SQLAlchemy: commit / flush / session lifecycle — a working guide

Distilled from:

Use this as a checklist when auditing your own repo.


The one rule

session.commit() belongs in lifecycle / infrastructure code. Never in business logic.

Business logic (services, repositories, endpoint handlers) just does session.add(...). Commit happens exactly once, at the outermost scope, owned by a framework-level context manager.

Rationale: a Session wraps a SQL transaction. commit() is one-way — there is no "uncommit." If you call it mid-flow and something later fails, you're left with a partially-written DB and no way back.

The official docs state this as two rules:

  1. Keep the session lifecycle separate and external from functions that access data.
  2. Keep transactions short — end them after a logical unit of work, not held open indefinitely.

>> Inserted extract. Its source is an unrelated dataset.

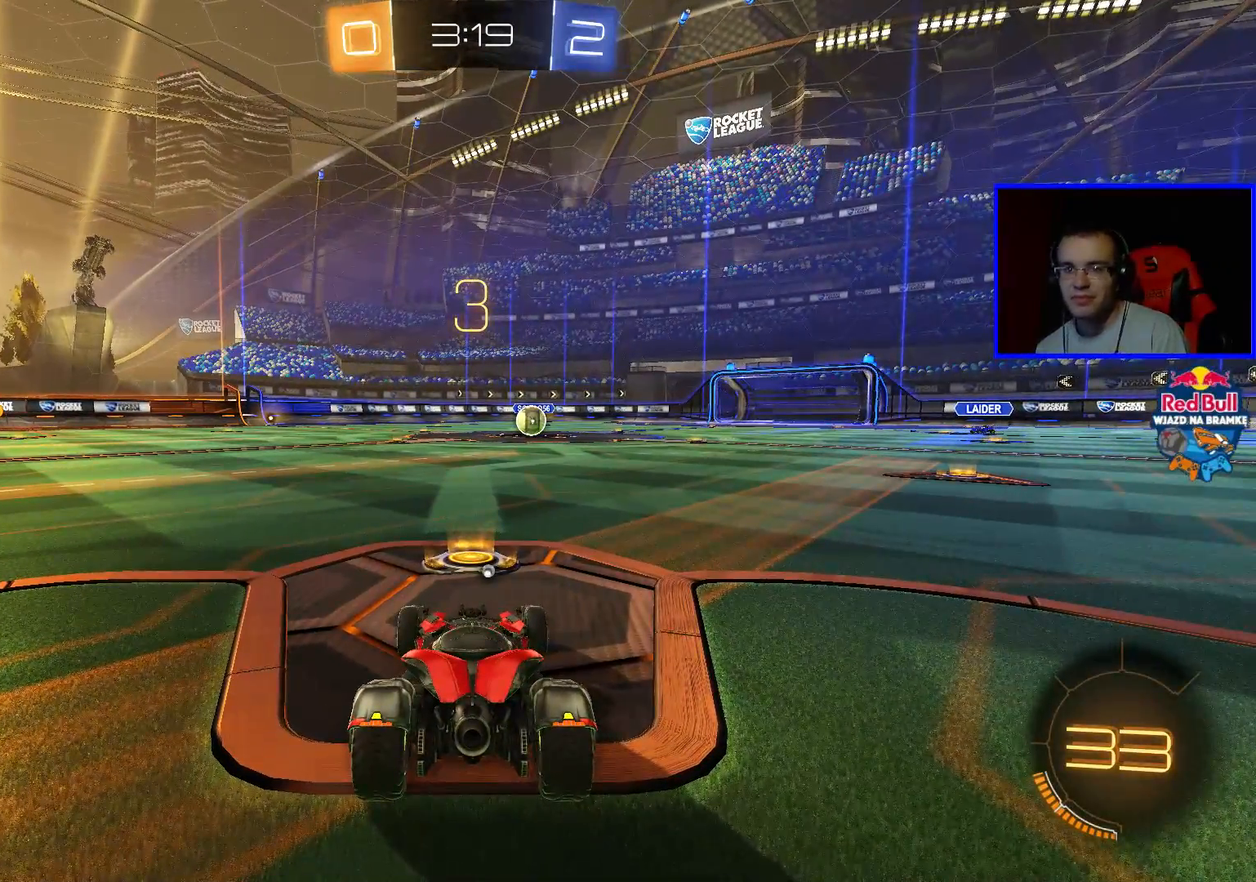
{"buttons": ["R2"], "left_stick": "center", "right_stick": "center", "events": []}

Session scope vs transaction scope

These are two distinct things and the docs are explicit about it:

  • A Session is a long-lived container for ORM state (identity map, pending changes).
  • A transaction is the SQL-level BEGIN…COMMIT around a logical operation.

A session starts a transaction the first time it talks to the DB. That transaction ends on commit(), rollback(), or close(). After it ends, the session can start a new transaction. So one session can span many transactions sequentially — but only one at a time.

In practice (for web apps and workers) you usually make these scopes identical: one session, one transaction, one commit, then close. That's the shape Polar uses.


What goes where

Call Who calls it Why
session.add(obj) business logic (service/repo) stage a change in the unit-of-work
session.flush() business logic, only when needed send pending SQL to the DB so a later SELECT in the same tx can see your writes — still rolls back on failure
session.commit() framework layer only — one place per request / task finalize the transaction
session.rollback() framework layer, on exception abort cleanly
session.close() / context manager exit framework layer return the connection to the pool

If you think you need flush(), check first: SQLAlchemy autoflush is on by default and fires before every execute(), query, lazy load, and session.merge(). Most explicit flush() calls are redundant. Don't turn autoflush off globally.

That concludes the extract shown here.